In MySQL, an index type is a b-tree, and access an element in a b-tree is in logarithmic amortized time O(log(n))
.
On the other hand, accessing an element in a hash table is in O(1)
.
Why is a hash table not used instead of a b-tree in order to access data inside a database?
You can only access elements by their primary key in a hashtable.
This is faster than with a tree algorithm (O(1)
instead of log(n)
), but you cannot select ranges (everything in between x
and y
).
Tree algorithms support this in Log(n)
whereas hash indexes can result in a full table scan O(n)
.
Also the constant overhead of hash indexes is usually bigger (which is no factor in theta notation, but it still exists).
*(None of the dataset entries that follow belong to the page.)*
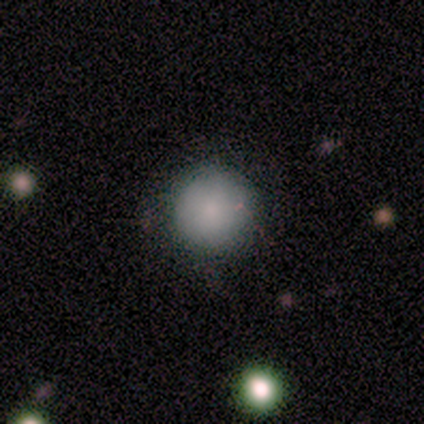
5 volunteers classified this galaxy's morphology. Overall: smooth (60%; featured or disk 40%). How rounded: round (100%). Merging: none (100%).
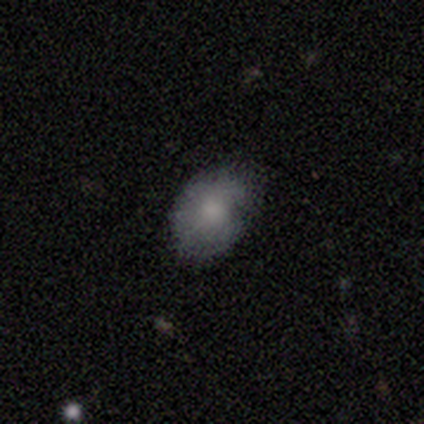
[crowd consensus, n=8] A smooth galaxy with no disk features (50%, tied with featured or disk) that is in between round and cigar-shaped (75%).

Vote fractions:
- Smooth or featured? smooth: 50% (tied) / featured or disk: 50% (tied) / star or artifact: 0%
- How rounded? in between: 75% / round: 25% / cigar-shaped: 0%
- Merging? none: 75% / minor disturbance: 25% / major disturbance: 0% / merger: 0%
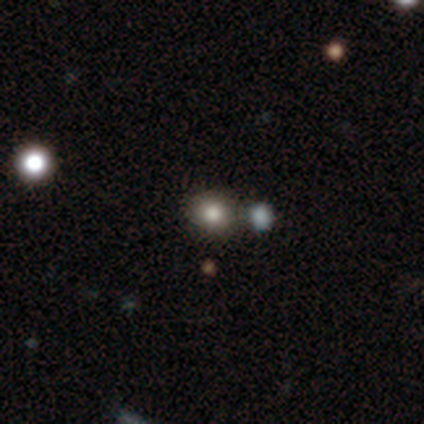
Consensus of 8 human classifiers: smooth 88%, star or artifact 12%, featured or disk 0%. Down the decision tree: how rounded — round (86%); merging — none (86%).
Also tree algorithms are usually easier to maintain, grow with data, scale, etc.
Hash indexes work with pre-defined hash sizes, so you end up with some "buckets" where the objects are stored in. These objects are looped over again to really find the right one inside this partition.
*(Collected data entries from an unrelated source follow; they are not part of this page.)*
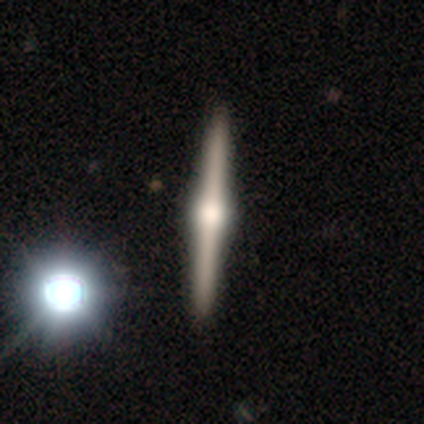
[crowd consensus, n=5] featured or disk 80%, star or artifact 20%, smooth 0%. Down the decision tree: edge-on disk — yes (100%); edge-on bulge — rounded (100%); merging — none (100%).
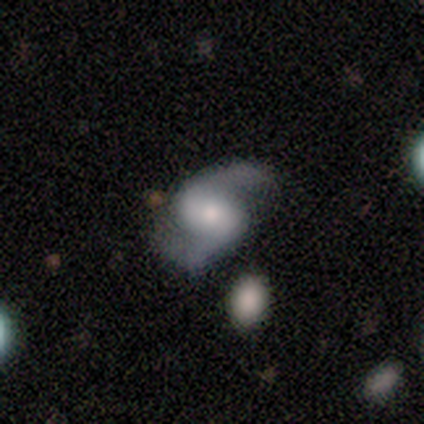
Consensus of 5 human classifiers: Volunteers were most divided on "bar": weak: 50%, strong: 25%, no: 25%. More confident: edge-on disk — no (100%); spiral arms — yes (100%); spiral arm count — 2 (100%); smooth or featured — featured or disk (80%); spiral winding — loose (75%); merging — none (75%); bulge size — moderate (50%).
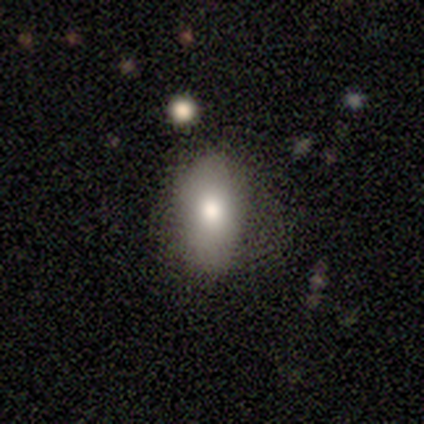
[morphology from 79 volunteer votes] Smooth or featured? smooth (87%)
How rounded? in between (93%)
Merging? none (44%)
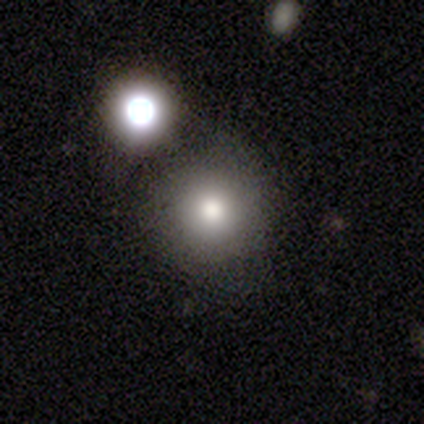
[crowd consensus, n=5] This is likely a smooth galaxy (60%). How rounded: likely round (67%). Merging: clearly none (100%).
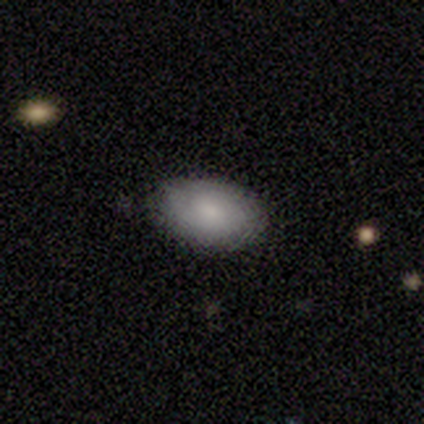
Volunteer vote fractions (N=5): Q: Smooth or featured?
A: smooth (80%); runner-up: featured or disk (20%)
Q: How rounded?
A: in between (100%)
Q: Merging?
A: none (80%); runner-up: minor disturbance (20%)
So if you have small sizes you have a lot of overhead for small elements, big sizes result in further scanning.
Todays hash tables algorithms usually scale, but scaling can be inefficient.
There are indeed scalable hashing algorithms. Don't ask me how that works - its a mystery to me too. AFAIK they evolved from scalable replication where re-hashing is not easy.
Its called RUSH - Replication Under Scalable Hashing, and those algorithms are thus called RUSH algorithms.
However there may be a point where your index exceeds a tolerable size compared to your hash sizes and your entire index needs to be re-built. Usually this is not a problem, but for huge-huge-huge databases, this can take days.
The trade off for tree algorithms is small and they are suitable for almost every use case and thus are default.
However if you have a very precise use case and you know exactly what and only what is going to be needed, you can take advantage of hashing indexes.